Je vous laisse le soin d'apprécier, en dehors même de
ces hypothèses et en vertu de votre pouvoir d'appréciation,
les situations dignes d'intérêt.
Le flux constant dans certains cas, mais dans d'autres cas en forte
augmentation, du nombre des demandeurs de titres de séjour, combiné
à la réelle complexité du traitement des dossiers,
nécessite une adaptation des méthodes de travail des préfectures.
La fonction d'accueil est essentielle au sein du service des étrangers
; elle fait d'ailleurs partie de la réflexion qui vous a été
demandée sur l'accueil en préfecture.
Vous n'aurez pas manqué à cette occasion de vous interroger
sur l'adaptation des locaux pour mieux répondre à la spécificité
de l'accueil de personnes étrangères, ne pratiquant parfois
que mal ou pas du tout la langue française, déstabilisées
à l'occasion de leur arrivée souvent dramatique dans un
pays méconnu.
L'affectation aux guichets d'accueil de personnels en mesure de renseigner
utilement les étrangers et d'examiner efficacement les pièces
constitutives d'un dossier est le gage d'une première prise de
contact réussie et de gain de temps.
La polyvalence des personnels est également un atout permettant
de rompre avec l'effet de lassitude et aiguisant l'esprit de vigilance
dans des fonctions différentes.

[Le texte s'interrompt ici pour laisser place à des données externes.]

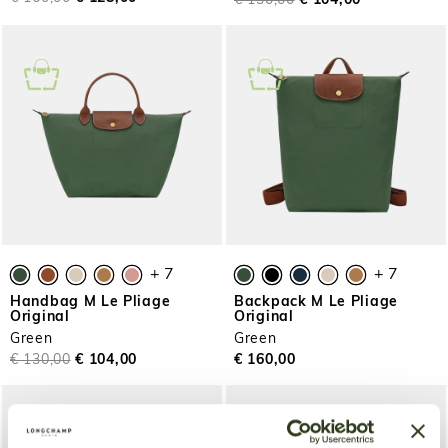
€ 130,00
€ 104,00
+ 7
+ 7
Handbag M Le Pliage
Backpack M Le Pliage
Original
Original
Green
Green
€ 130,00
€ 104,00
€ 160,00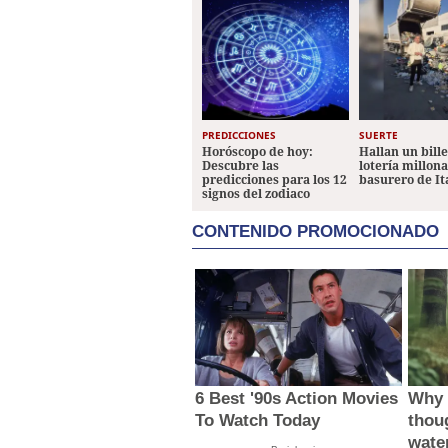
PREDICCIONES
SUERTE
Horóscopo de hoy:
Hallan un bill
Descubre las
lotería millon
predicciones para los 12
basurero de It
signos del zodiaco
CONTENIDO PROMOCIONADO
6 Best '90s Action Movies
Why 
To Watch Today
thou
wate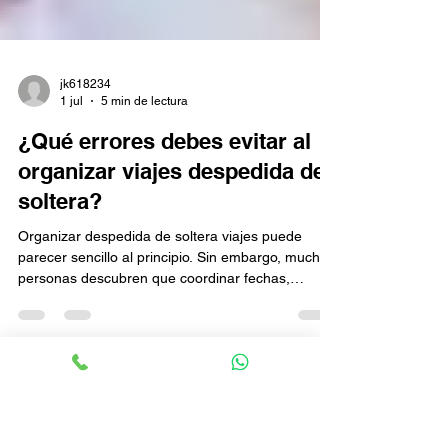
jk618234
1 jul
5 min de lectura
¿Qué errores debes evitar al
organizar viajes despedida de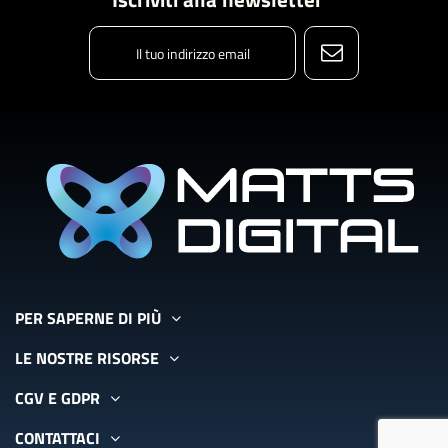
PER SAPERNE DI PIÙ
LE NOSTRE RISORSE
CGV E GDPR
CONTATTACI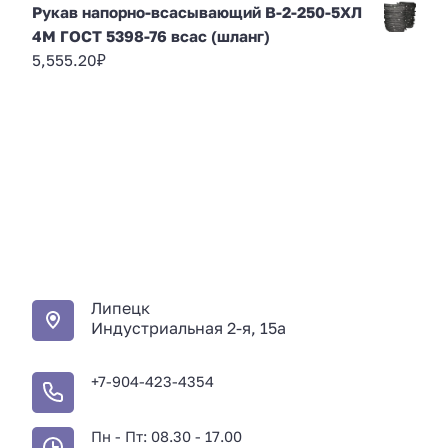
Рукав напорно-всасывающий В-2-250-5ХЛ
4М ГОСТ 5398-76 всас (шланг)
5,555.20
₽
Липецк
Индустриальная 2-я, 15а
+7-904-423-4354
Пн - Пт: 08.30 - 17.00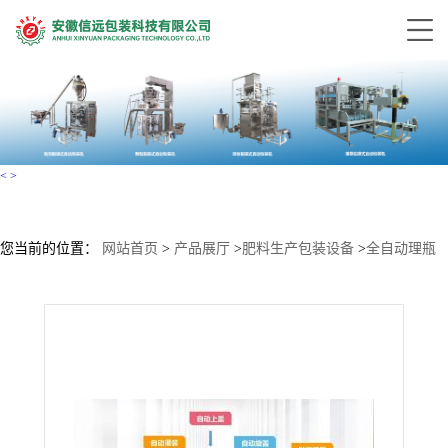
<
>
您当前的位置：
网站首页
>
产品展厅
>
肥料生产包装设备
>
全自动理瓶
进瓶灌装旋盖封口喷码成套生产线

Elle les prépare efficacement
à la conduite des entretiens nécessaires avec les étrangers
pour appréhender leurs situations dans leurs différents
aspects.
Vous pourrez vous reporter aux indications contenues dans la charte
de l'accueil dans les préfectures et dans le guide du maître
d'ouvrage pour la rénovation des halls d'accueil (DPAFI).
Des outils performants d'information et de formation sur le droit des
étrangers ont été mis à la disposition des
préfectures et seront développés.
Le traitement des dossiers d'étrangers ne concerne pas le seul
service des étrangers et la seule préfecture.
L'expérience montre, au quotidien, les inter-actions avec les
autres services de État les plus concernés, DDASS, délégation
aux droits des femmes et à l'égalité, direction
du travail, de l'emploi et de la formation professionnelle, inspection
académique...
Les collectivités locales, avec leurs services sociaux, ne sont
pas écartées de la problématique des étrangers.
Vous veillerez à mettre en place, à raison des problèmes
locaux, des cellules de travail interministérielles, élargies
chaque fois que de besoin aux collectivités locales, qui pourront
examiner ensemble les problèmes communs aux étrangers :
scolarisation des enfants d'étrangers, autorisations de travail,
conditions d'hébergement en centres d'accueil des demandeurs
d'asile, situations particulières des femmes immigrées
victimes de violences...
Dans chaque département existent des associations humanitaires
et/ou des collectifs de sans papiers qui prennent en charge les étrangers
demandeurs de titres de séjour.
Il est de bonne gestion de créer avec ces organismes des liens
réguliers et confiants qui permettent tant à l'administration
qu'à ces interlocuteurs de mieux appréhender la situation
des étrangers.
De tels échanges organisés avec les services de la préfecture
doivent permettre de traiter des problèmes concrets.
Des rencontres régulières, également, mais plus
espacées, avec le corps préfectoral, doivent permettre
de fixer clairement les positions de principe pour l'application de
la loi. Dans le cadre de cette relation, il n'y a place ni pour la co-gestion
des dossiers, ni pour la co-décision, mais pour un dialogue constructif
et efficace basé sur une bonne information de tous.
Tout en mesurant la charge supplémentaire que peuvent générer
certaines instructions, je vous demande de veiller à la mise
en oeuvre de cette circulaire et de me signaler toute difficulté
que vous pourriez rencontrer.
Notre ambition commune, en portant notre réflexion sur les conditions
du séjour des étrangers en France, est de permettre à
notre pays de s'enrichir de présences nouvelles accueillies dans
la dignité et le respect dès lors de la République.